_Textauszug:_

- - -

All das setzt voraus, dass man zunächst einmal eine sehr genaue Vorstellung davon hat, was das Arbeiten mit Unterstützung durch einen Computer bedeutet. Deswegen wird das erste Unterkapitel diesem Thema gewidmet sein.
1.1
Computer: Ihre Stärken -
und ihre Schwächen In unserem Land muss man das Wissen darüber, was ein Computer eigentlich ist, kann und vor allem auch nicht kann, mit der Lupe suchen. Ohne dieses Wissen ist es aber unmöglich zu verstehen, wann relationale Datenbanken und folglich auch SQL wahre Wunder wirken können - und wo Systeme auf der Basis relationaler Datenbanken schlicht das Verkehrte wären.
Unsere "allgemeinbildenden" Schulen
Dieser Abschnitt ist unter anderem deswegen hier notwendig, weil es geradezu ein Aberglaube ist anzunehmen, dass unsere allgemeinbildenden Schulen für eine ausreichende Kenntnis im Computer-Bereich sorgen würden. Entsprechende Lehrpläne
wurden um Jahrzehnte verspätet überhaupt erst entwickelt, zwingen die Schüler vorwiegend Theorien zu lernen, die bestenfalls in der ersten Hälfte des vorigen Jahrhunderts noch ein wertvolles Allgemeinwissen darstellten - und heutzutage nur noch für wenige Spezialisten interessant sind (z.B. Algorithmentheorie, Normalisierung). enthalten gerade jene Teile, die für die Praxis und damit das spätere Leben der Schüler interessant wären, gar nicht oder bestenfalls in völlig unzureichender Weise (z.B. Gestaltung von Benutzerschnittstellen, Dokumentation). sind in keiner Weise der Tatsache angepasst, dass sie ein sich rasend schnell entwickelndes Gebiet betreffen: Von einem Informatiker, der an der renommierten Universität "RWTH Aachen" studiert hatte, hörte ich schon vor vielen Jahren, dass in seinem Fach die Lehrbücher (und nicht etwa die Lehrpläne!) alle fünf Jahre komplett neu geschrieben würden. Dazu kommt, dass die Ausbildung der Lehrer - also jener, die das Wissen eigentlich vermitteln sollten - völlig unzureichend ist und viel zu spät begonnen wurde.

- - -

Schreib den Textauszug über Computer und die Schulen oben vollständig und Wort für Wort ab.

_Gesammeltes Material:_
- - -

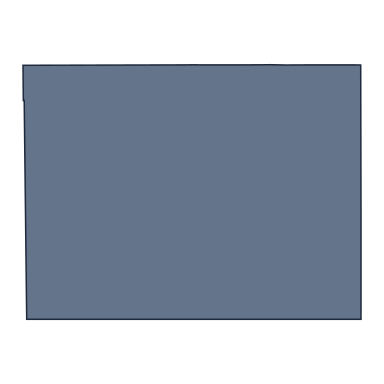 the district of Grant, Oklahoma, United States of America
{"feature_id": "52423323B2994671035197", "entity_name": "Grant", "entity_type": "district", "adm_level": 2, "iso_a3": "USA", "parent_name": "United States of America", "parent_adm1": "Oklahoma", "projection": "robinson", "projection_center": [-97.776, 36.796], "detail": "fine", "context": "isolated", "style": "filled", "palette": "slate", "viewbox_px": 384, "rotation_deg": 0, "n_neighbors": 0, "source": "geoboundaries", "source_scale": "gbopen_adm2", "svg_char_len": 394}
<svg xmlns="http://www.w3.org/2000/svg" viewBox="0 0 384 384"><path d="M23.0,65.3L23.3,100.5L24.2,100.5L26.7,319.3L119.5,319.3L361.0,319.3L361.0,210.2L360.7,65.0L355.3,64.9L327.0,64.9L317.3,64.9L317.0,64.9L307.6,64.9L285.8,65.0L269.9,64.7L262.9,64.8L238.7,64.9L201.5,64.9L193.8,64.8L184.0,64.9L63.6,65.2L60.5,65.2L57.7,65.2L23.0,65.3Z" fill="#64748b" stroke="#1e293b" stroke-width="1.5"/></svg>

- - -

_Die Antwort:_
All das setzt voraus, dass man zunächst einmal eine sehr genaue Vorstellung davon hat, was das Arbeiten mit Unterstützung durch einen Computer bedeutet. Deswegen wird das erste Unterkapitel diesem Thema gewidmet sein.
1.1
Computer: Ihre Stärken -
und ihre Schwächen In unserem Land muss man das Wissen darüber, was ein Computer eigentlich ist, kann und vor allem auch nicht kann, mit der Lupe suchen. Ohne dieses Wissen ist es aber unmöglich zu verstehen, wann relationale Datenbanken und folglich auch SQL wahre Wunder wirken können - und wo Systeme auf der Basis relationaler Datenbanken schlicht das Verkehrte wären.
Unsere "allgemeinbildenden" Schulen
Dieser Abschnitt ist unter anderem deswegen hier notwendig, weil es geradezu ein Aberglaube ist anzunehmen, dass unsere allgemeinbildenden Schulen für eine ausreichende Kenntnis im Computer-Bereich sorgen würden. Entsprechende Lehrpläne
wurden um Jahrzehnte verspätet überhaupt erst entwickelt, zwingen die Schüler vorwiegend Theorien zu lernen, die bestenfalls in der ersten Hälfte des vorigen Jahrhunderts noch ein wertvolles Allgemeinwissen darstellten - und heutzutage nur noch für wenige Spezialisten interessant sind (z.B. Algorithmentheorie, Normalisierung). enthalten gerade jene Teile, die für die Praxis und damit das spätere Leben der Schüler interessant wären, gar nicht oder bestenfalls in völlig unzureichender Weise (z.B. Gestaltung von Benutzerschnittstellen, Dokumentation). sind in keiner Weise der Tatsache angepasst, dass sie ein sich rasend schnell entwickelndes Gebiet betreffen: Von einem Informatiker, der an der renommierten Universität "RWTH Aachen" studiert hatte, hörte ich schon vor vielen Jahren, dass in seinem Fach die Lehrbücher (und nicht etwa die Lehrpläne!) alle fünf Jahre komplett neu geschrieben würden. Dazu kommt, dass die Ausbildung der Lehrer - also jener, die das Wissen eigentlich vermitteln sollten - völlig unzureichend ist und viel zu spät begonnen wurde.